**The problem**
List each line of the data in which the string "bottle" appears.
[Opening Extracted information section]
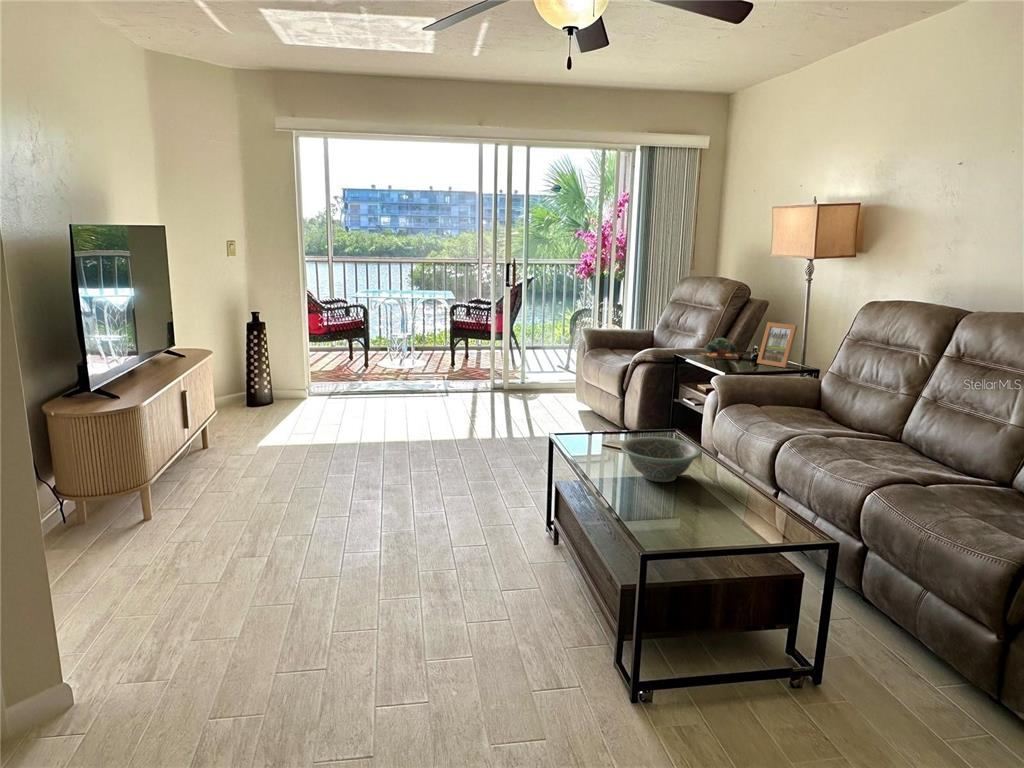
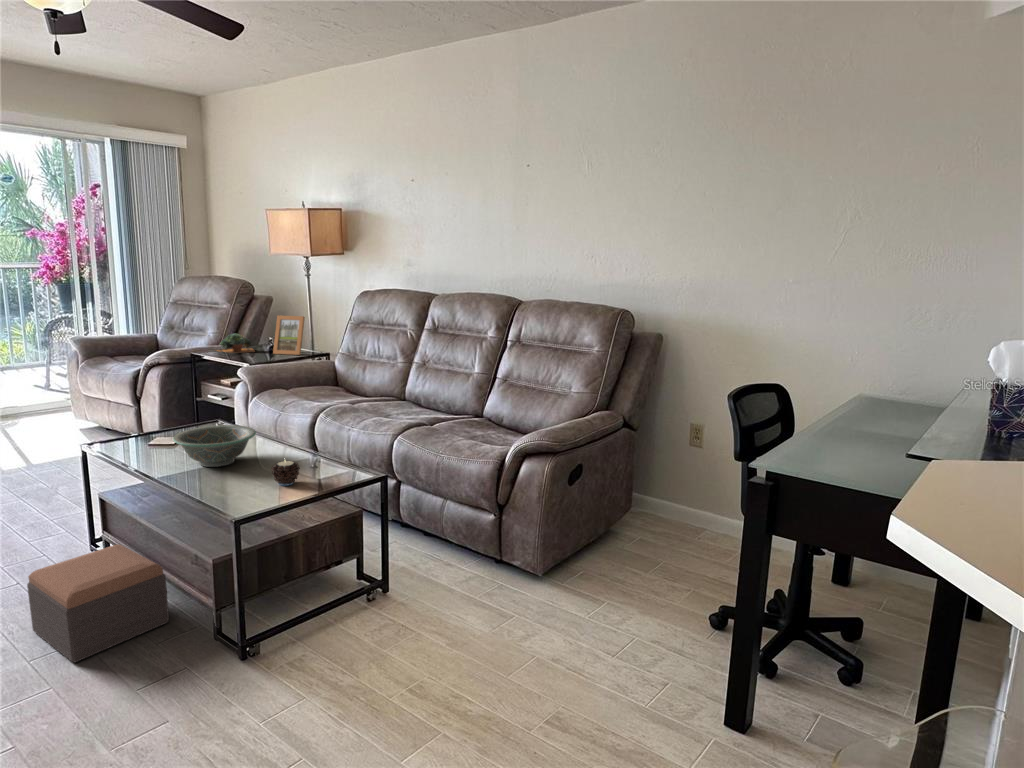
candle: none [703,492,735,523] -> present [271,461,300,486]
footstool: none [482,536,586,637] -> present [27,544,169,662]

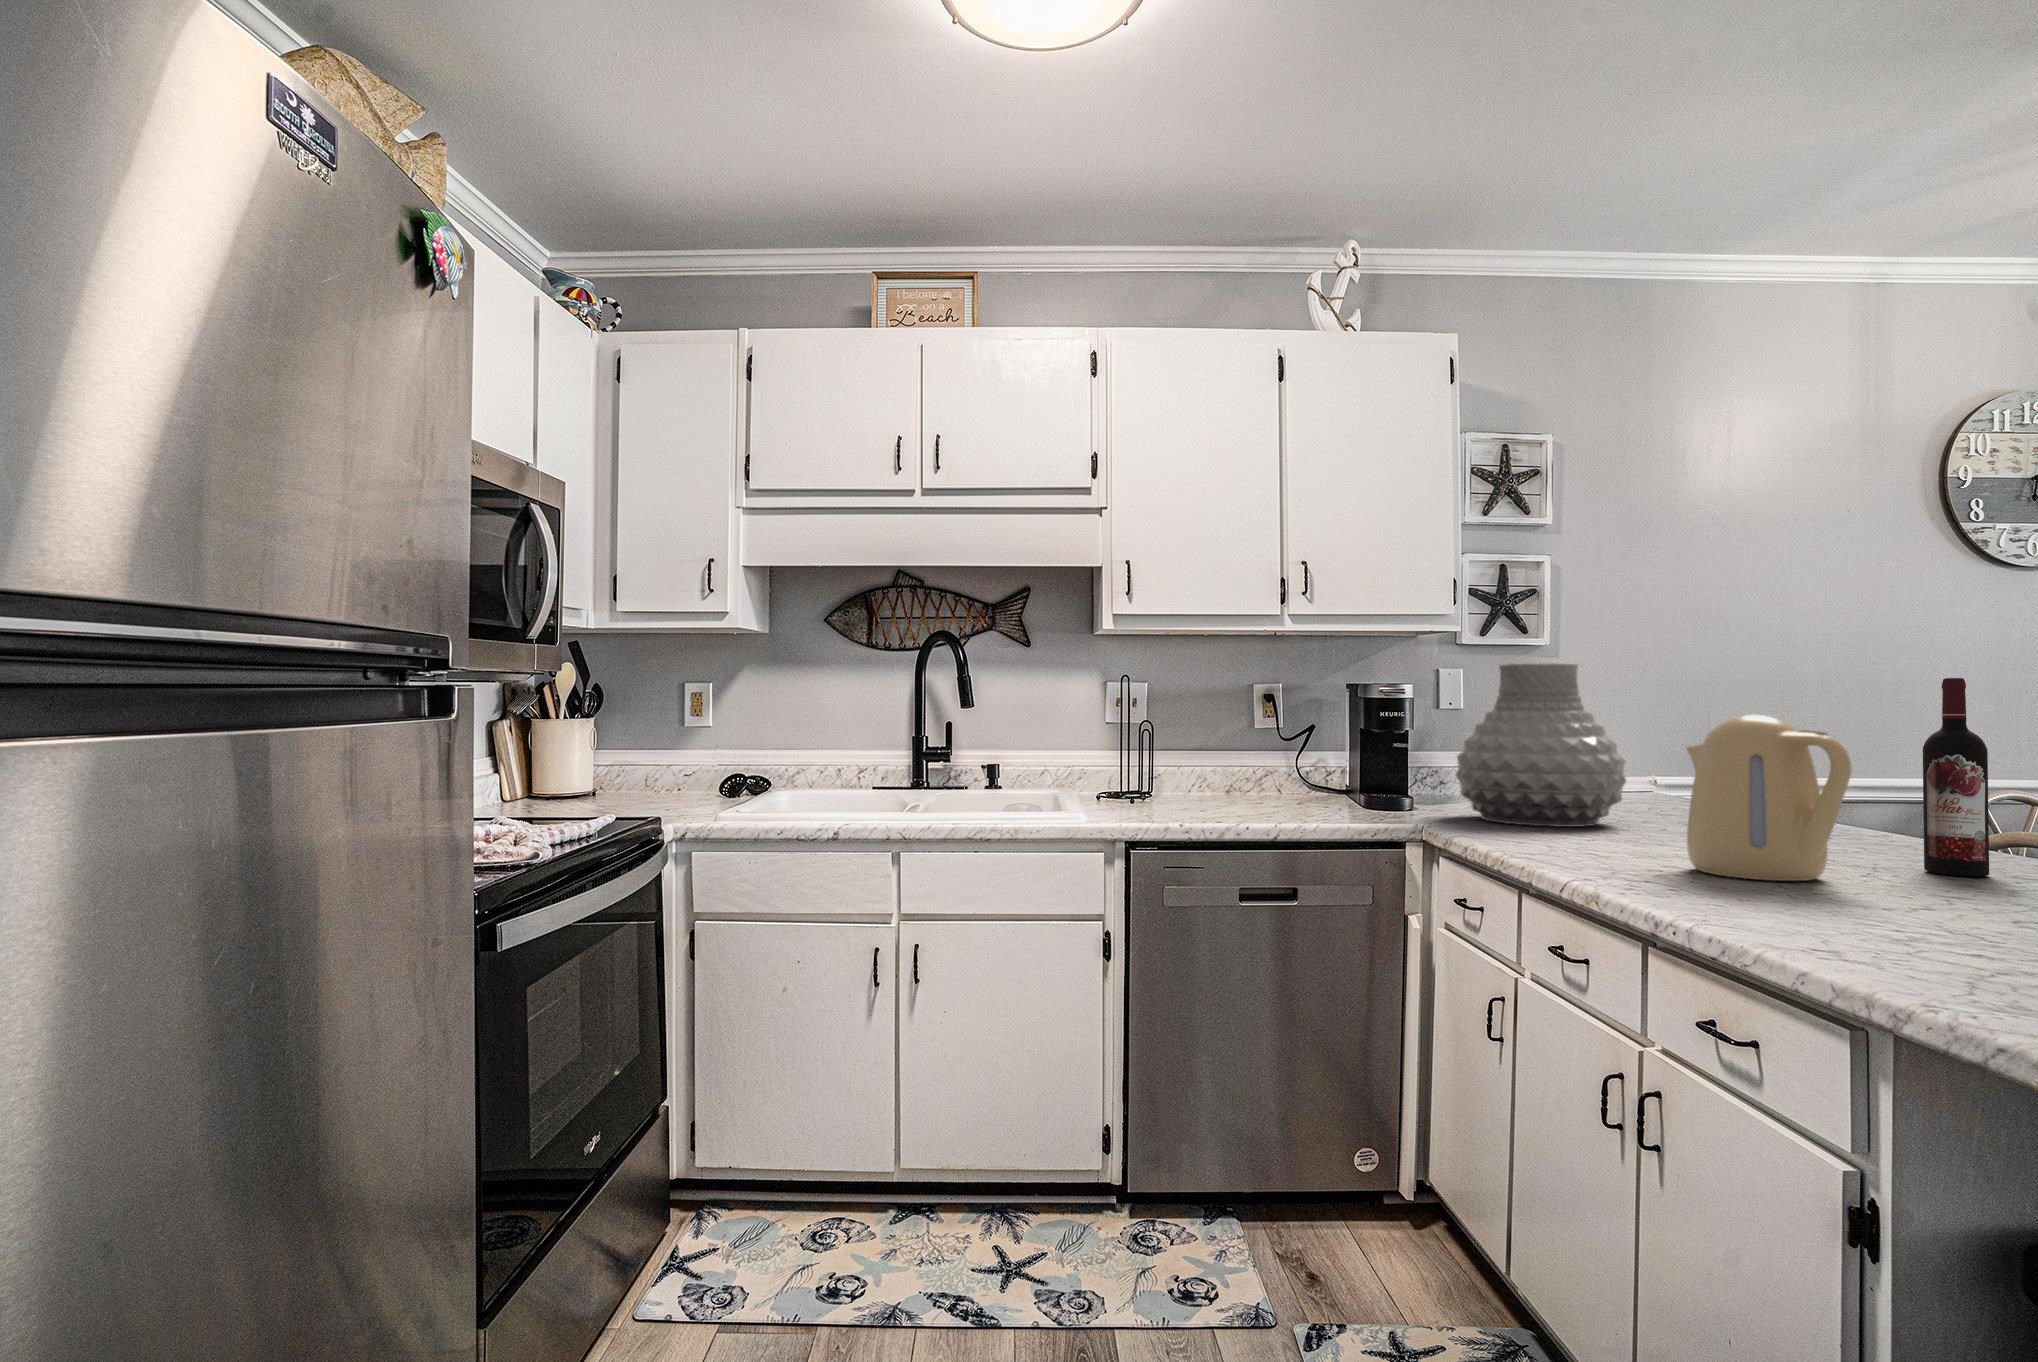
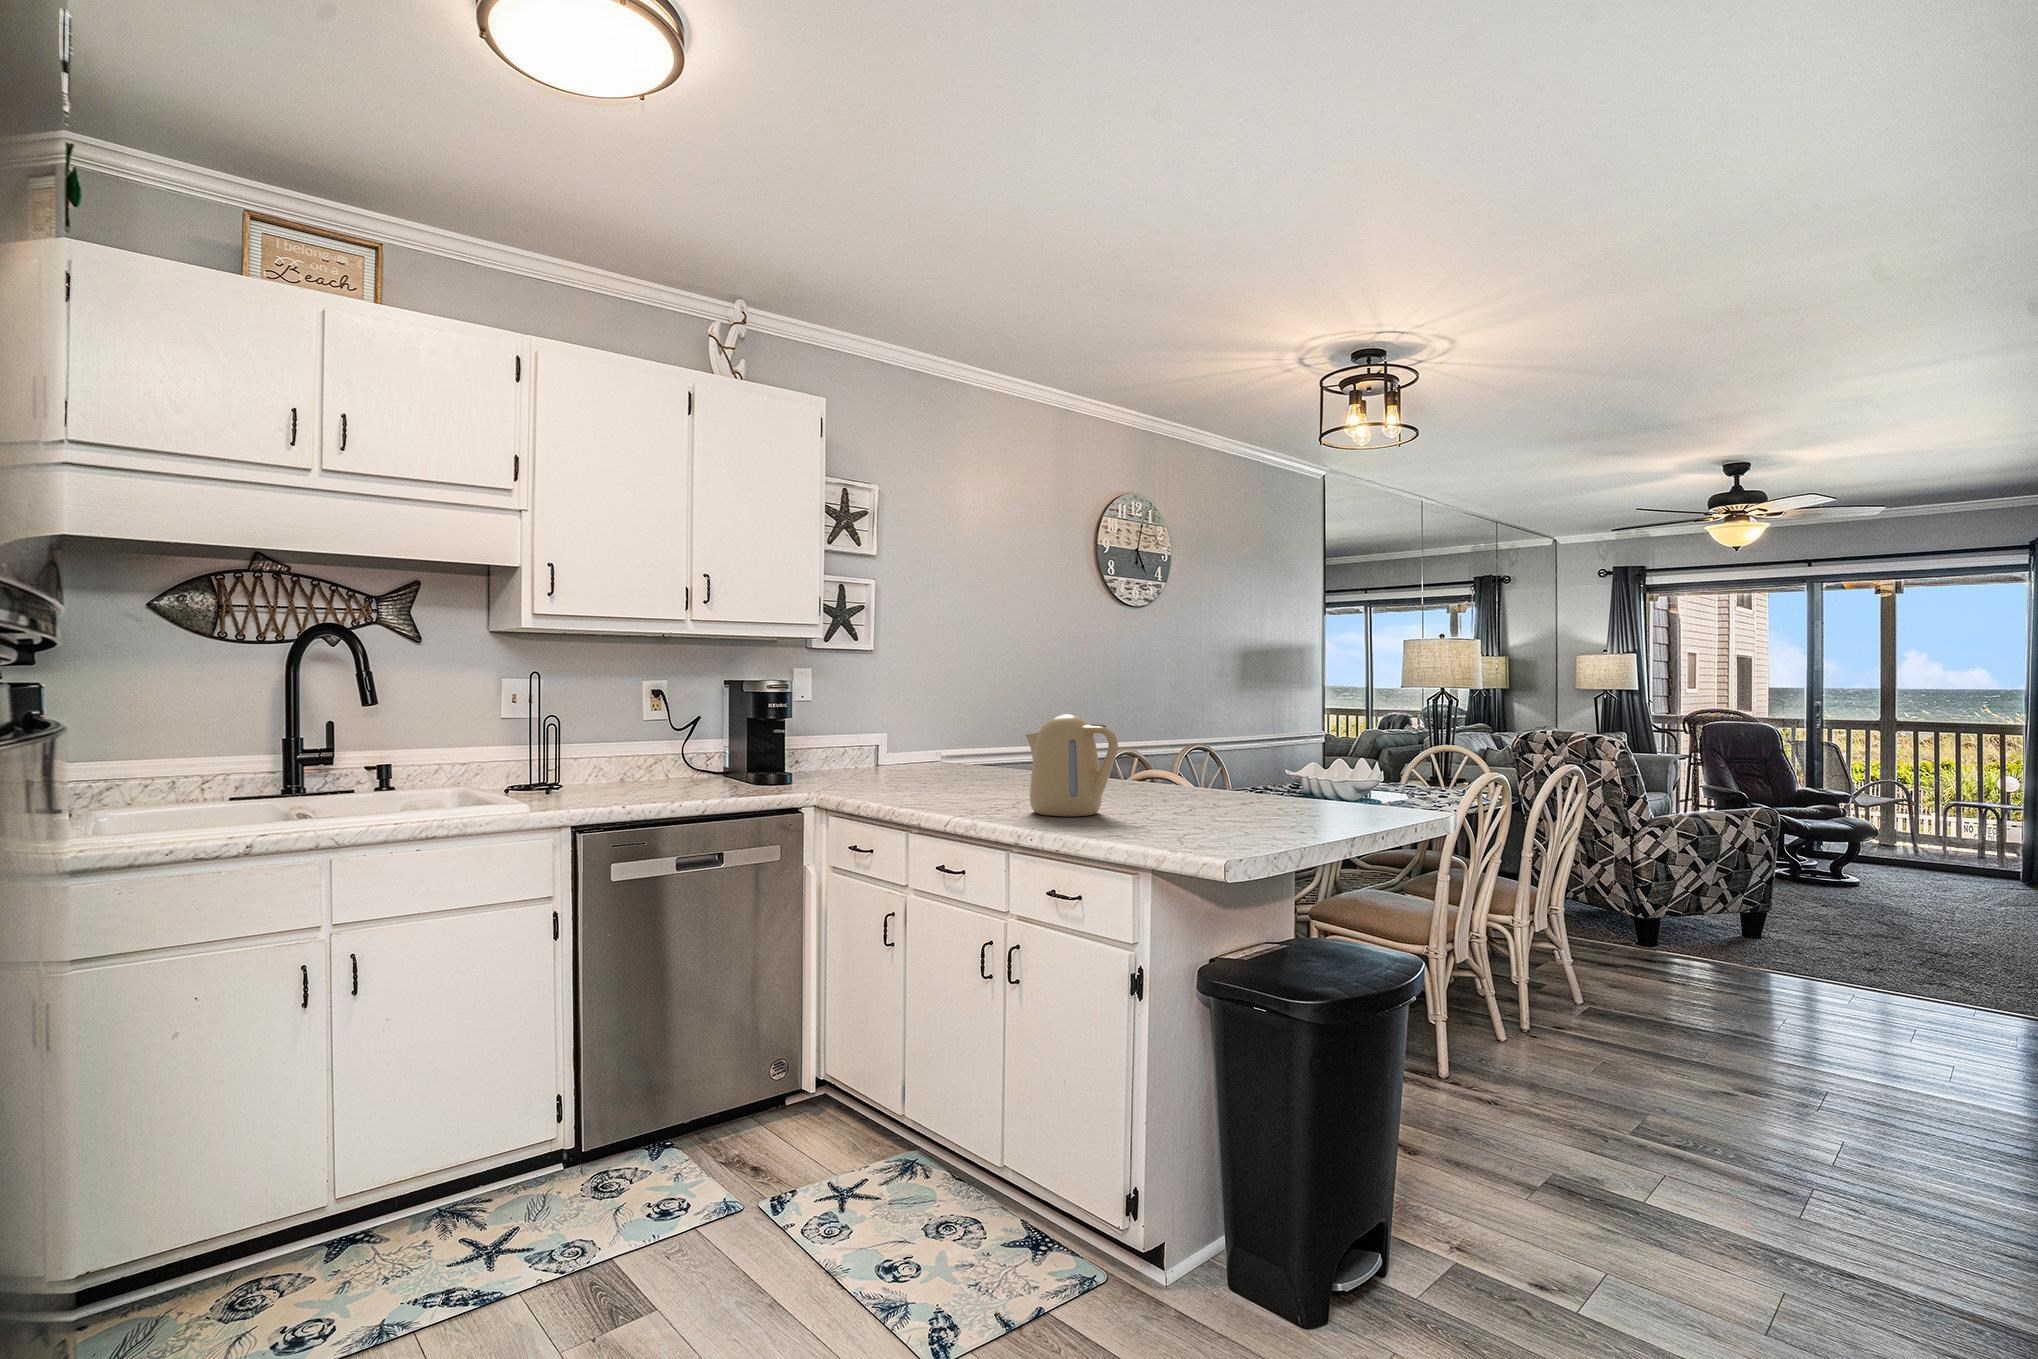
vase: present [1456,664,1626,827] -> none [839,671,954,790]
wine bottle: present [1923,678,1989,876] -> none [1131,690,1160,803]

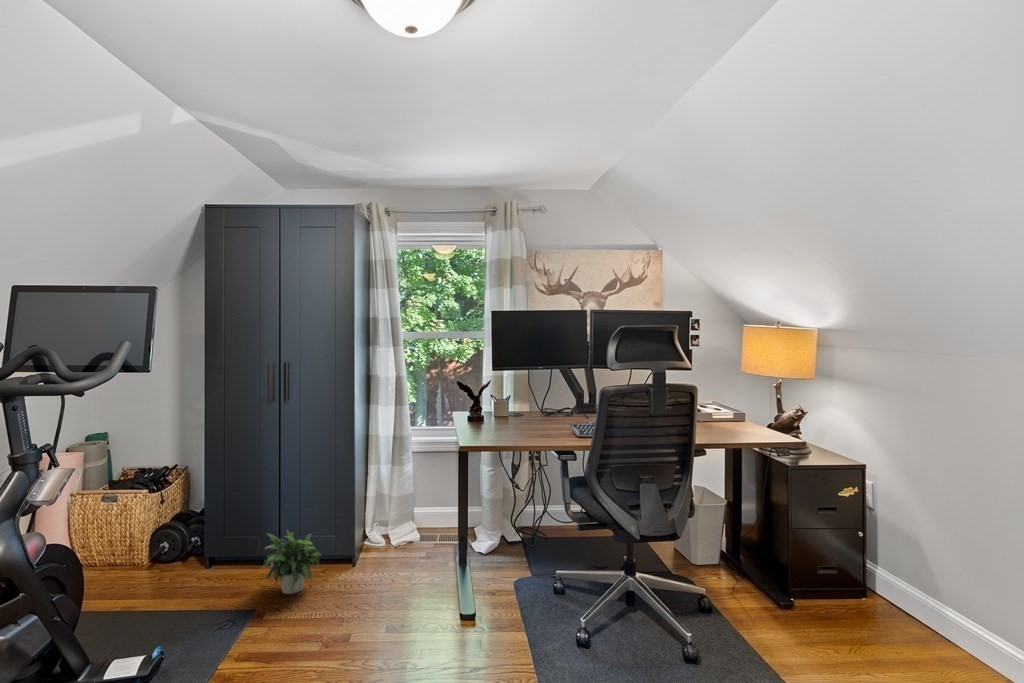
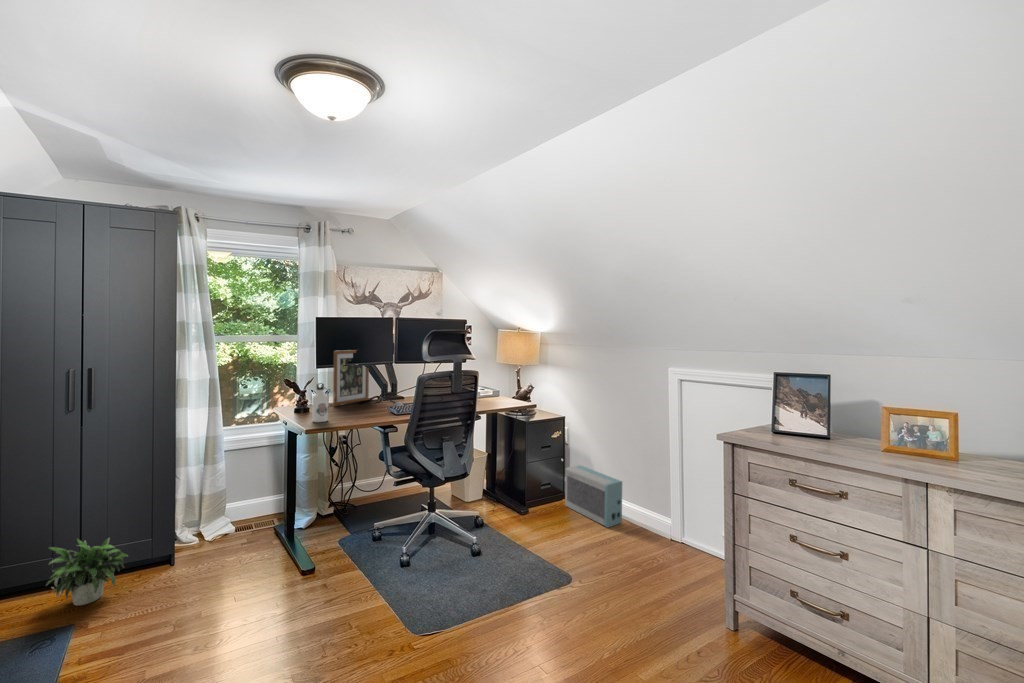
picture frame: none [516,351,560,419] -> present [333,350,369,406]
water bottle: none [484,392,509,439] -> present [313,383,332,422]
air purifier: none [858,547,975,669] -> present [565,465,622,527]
[Closing Extracted information section]
**Your response**
wine bottle: present [1923,678,1989,876] -> none [1131,690,1160,803]
water bottle: none [484,392,509,439] -> present [313,383,332,422]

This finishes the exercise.